Natasha Kanapé Fontaine, guerrière et poétesse
25 ans, innue, écrivaine, peintre et comédienne, Montréal
Natasha, visage de jeune louve, s’est photographiée conduisant sur les routes de la Côte-Nord – une terre qu’elle chante inlassablement dans ses poèmes et ses slams. Son surnom en innu – Petite louve – témoigne de son obstination, de sa quête de liberté et de son attachement à sa communauté. La poète, finaliste du prix Émile-Nelligan 2014, est invitée partout, au-delà de sa région natale, la Côte-Nord. Au cours de 2015, elle est allée en France, en Haïti, en Écosse, en Allemagne... Ici, elle donne des conférences sur sa poésie ou sur le réveil de la jeunesse autochtone ; là, elle participe à un concert de musique contemporaine dont ses textes sont le socle. En avril dernier, grâce à un simple billet de blogue relayé par les médias sociaux, elle a fait débaptiser l’émission de télévision Pow-wow, devenue Stéréo pop (ICI Radio-Canada). « J’ai été pendue au téléphone pendant trois jours à accorder des entrevues », dit-elle en éclatant de rire. Pour elle, les pow-wow sont précieux. Longtemps interdits par le gouvernement fédéral, ils permettent aux communautés autochtones, et notamment à leurs jeunes, de renouer avec leur culture. Elle a donc simplement expliqué qu’une émission de variétés ne pouvait pas porter ce nom – et ça a marché !
« Je me demande comment j’ai pu faire tout ce chemin », dit-elle en ouvrant de grands yeux incrédules. Une petite enfance dans la réserve de Pessamit, où elle est trimballée d’une grand-mère à l’autre, faute de logement pour la jeune famille ; une enfance et une adolescence éprouvantes à Baie-Comeau, « dans un milieu familial difficile ». La découverte de sa culture amérindienne, qu’elle fait à 15 ans en tombant sur des contes écrits en innu par sa grand-mère décédée, est un choc sismique.
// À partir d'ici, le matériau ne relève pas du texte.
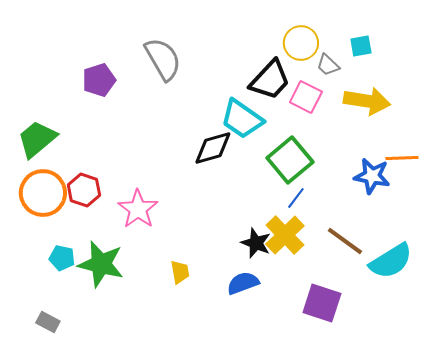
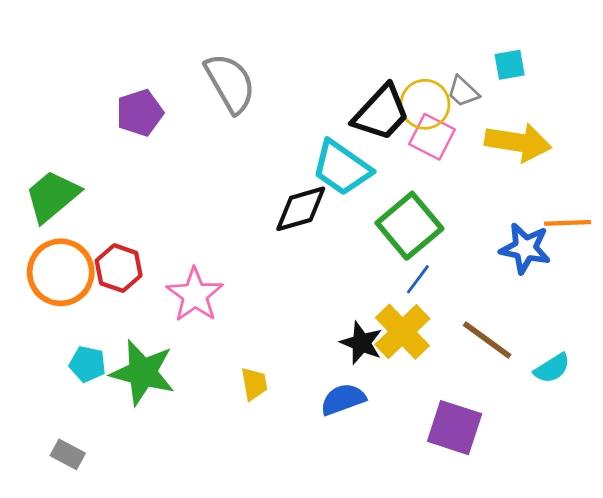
yellow circle: (301, 43) -> (425, 104), moved
cyan semicircle: (391, 261) -> (552, 368), size x0.6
Plus tard, au cégep, une amie française lui offre un recueil de poèmes de Joséphine Bacon. « Moi qui ne connaissais que Rimbaud et Nelligan, je découvrais une grande poétesse issue du même village que moi ! » Joséphine est devenue sa mentore. À Paris, Natasha l’a accompagnée à l’Académie française lors du couronnement de l’écrivain québécois Dany Laferrière. Quand elle sera « grande », Natasha veut être prof dans un village autochtone, pour « retransmettre ce qu’on [lui] a appris ». En attendant, elle rigole beaucoup, écrit fiévreusement, vit à cent à l’heure et fait bouger les mots.